John Boyd’s OODA loop


John Boyd’s OODA loop

John Boyd was a US Air Force pilot, later assigned to the training US Air Force pilots, where he became known as ’40-second Boyd’ because of a standing bet that he could beat anyone in an aerial dogfight within 40 seconds, starting from a position of disadvantage. He was also one of the top military strategists of the twentieth century, called back by Dick Cheney to help engineer the strategy behind the devastating US action in Iraq after the Iraqi invasion of Kuwait. In part his expertise came from his thorough examination of past military engagements through his study “Patterns of Conflict.” A key focus of his strategic thinking was about how to use time – and particularly the decision-action cycle time – to your advantage and to the active disadvantage of your competitor.

Boyd was a modeller, appreciating all the value of having a model of a situation or an actor in its environment. Part of that value is to recognise that it is always incomplete and always wrong in part, and so can be used as a touchstone or reference model, looking for where it doesn’t match the thing of which it is a model. Actively looking for mismatches between your expectation and reality is a key way to improve the quality of your understanding of a situation. This may all seem a bit theoretical but it defines the core elements for his OODA loop.

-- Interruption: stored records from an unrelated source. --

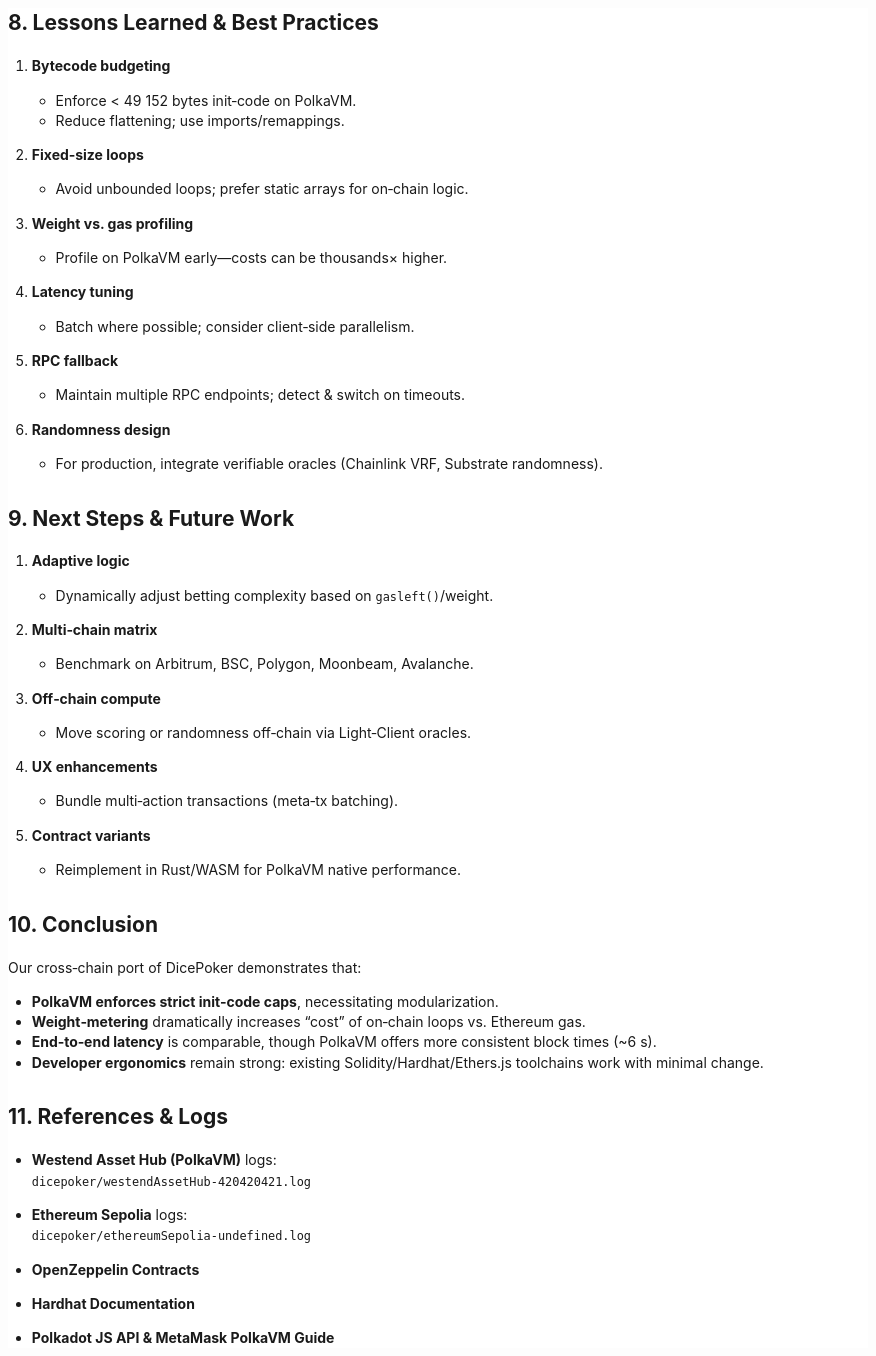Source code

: 
## 8. Lessons Learned & Best Practices

1. **Bytecode budgeting**  
   - Enforce < 49 152 bytes init‑code on PolkaVM.  
   - Reduce flattening; use imports/remappings.

2. **Fixed‑size loops**  
   - Avoid unbounded loops; prefer static arrays for on‑chain logic.

3. **Weight vs. gas profiling**  
   - Profile on PolkaVM early—costs can be thousands× higher.

4. **Latency tuning**  
   - Batch where possible; consider client‑side parallelism.

5. **RPC fallback**  
   - Maintain multiple RPC endpoints; detect & switch on timeouts.

6. **Randomness design**  
   - For production, integrate verifiable oracles (Chainlink VRF, Substrate randomness).


## 9. Next Steps & Future Work

1. **Adaptive logic**  
   - Dynamically adjust betting complexity based on `gasleft()`/weight.

2. **Multi‑chain matrix**  
   - Benchmark on Arbitrum, BSC, Polygon, Moonbeam, Avalanche.

3. **Off‑chain compute**  
   - Move scoring or randomness off‑chain via Light‑Client oracles.

4. **UX enhancements**  
   - Bundle multi‑action transactions (meta‑tx batching).

5. **Contract variants**  
   - Reimplement in Rust/WASM for PolkaVM native performance.


## 10. Conclusion

Our cross‑chain port of DicePoker demonstrates that:

- **PolkaVM enforces strict init‑code caps**, necessitating modularization.  
- **Weight‑metering** dramatically increases “cost” of on‑chain loops vs. Ethereum gas.  
- **End‑to‑end latency** is comparable, though PolkaVM offers more consistent block times (~6 s).  
- **Developer ergonomics** remain strong: existing Solidity/Hardhat/Ethers.js toolchains work with minimal change.  

## 11. References & Logs

- **Westend Asset Hub (PolkaVM)** logs:  
  `dicepoker/westendAssetHub-420420421.log`  

- **Ethereum Sepolia** logs:  
  `dicepoker/ethereumSepolia-undefined.log`  

- **OpenZeppelin Contracts**  
- **Hardhat Documentation**  
- **Polkadot JS API & MetaMask PolkaVM Guide**  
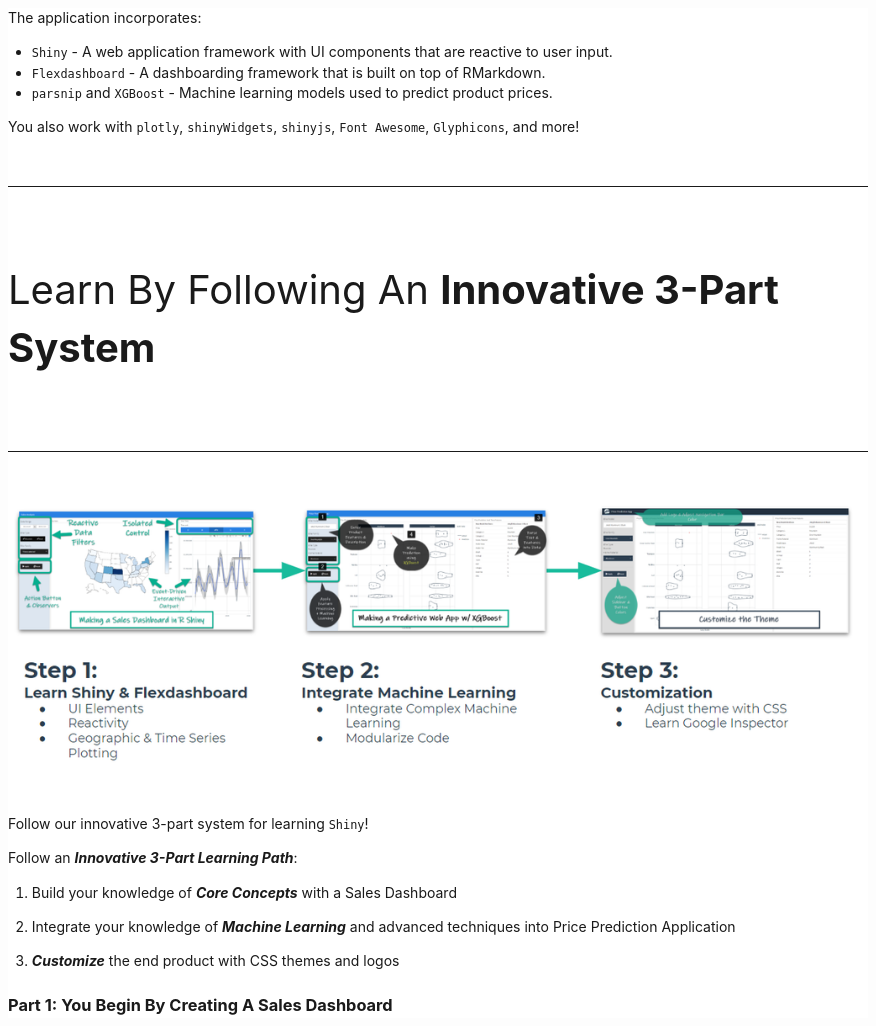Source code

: 
<div class="well">
<p>The application incorporates:</p>
<ul>
    <li><code>Shiny</code> - A web application framework with UI components that are reactive to user input.</li>
    <li><code>Flexdashboard</code> - A dashboarding framework that is built on top of RMarkdown.</li>
    <li><code>parsnip</code> and <code>XGBoost</code> - Machine learning models used to predict product prices.</li>
</ul>
<p>You also work with <code>plotly</code>, <code>shinyWidgets</code>, <code>shinyjs</code>, <code>Font Awesome</code>, <code>Glyphicons</code>, and more!</p>
</div>

<br>
<hr>
<br>
<p class="text-center" style="font-size:40px">Learn By Following An <strong>Innovative 3-Part System</strong></p>
<br>
<hr>

![3-Part System For Learning Shiny](/assets/2019-05-16-shiny-course/00_3_step_system.png)
<p class="date text-center">Follow our innovative 3-part system for learning <code>Shiny</code>!</p>

Follow an ___Innovative 3-Part Learning Path___:

1. Build your knowledge of ___Core Concepts___ with a Sales Dashboard

2. Integrate your knowledge of ___Machine Learning___ and advanced techniques into Price Prediction Application

3. ___Customize___ the end product with CSS themes and logos


### Part 1: You Begin By Creating A Sales Dashboard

His OODA loop has four key elements: Observe, Orientate, Decide, Act. The Decide-Act is the decision-action cycle time mentioned earlier. The OODA loop hard-wires the need to keep interacting with your environment, to keep comparing what you know of it (or thought you knew) with what is actually showing up. It will be changing on a continuous basis, and for you to have a good grip on what those changes are and what they could mean for you, you need to keep checking in and revising your models as a result. The better you understand the environment, both in absolute terms and relative to your competitor, the more insight you have for your decision taking, and the faster you can enact your decision-action cycle time. It’s a massive form of competitive advantage, and looking for those mismatches is also a source of potential new ideas and innovations.

So exactly what is the OODA loop? Boyd saw that making decisions, appropriate decisions, more effectively than your competitor is key for success. This is because the organisation that goes through their decision-action cycle faster than their competitors can effectively destabilise them, because meantime the competitor is busily reacting to a situation which has already changed. The Orientate is about the model you hold about your environment and how it is changing. That shapes what you Observe and what you interpret from what you observe. And in turn it affects what you Decide and how you Act as a consequence. So the quality of your model of the environment – your Orientate – affects the quality of your decision taking. So the Orientation is crucial, as you capture and structure what you know about your environment, and then update your Orientation, when there is a mismatch between your model and the feedback you get through interaction with your environment.

It’s important to note that Observe isn’t a passive ‘watch from the sidelines’ activity. It’s a purposeful and active search for intelligence and in particular looking for evidence that the model you hold in Orientate needs to be updated. It’s difficult as most people give weight to evidence which reconfirms their current model of the world, but actually it’s more important to look for evidence that your model of the world is flawed. Remember that your Orientate is feeding all the strategic decisions you make – it’s worth investing in it.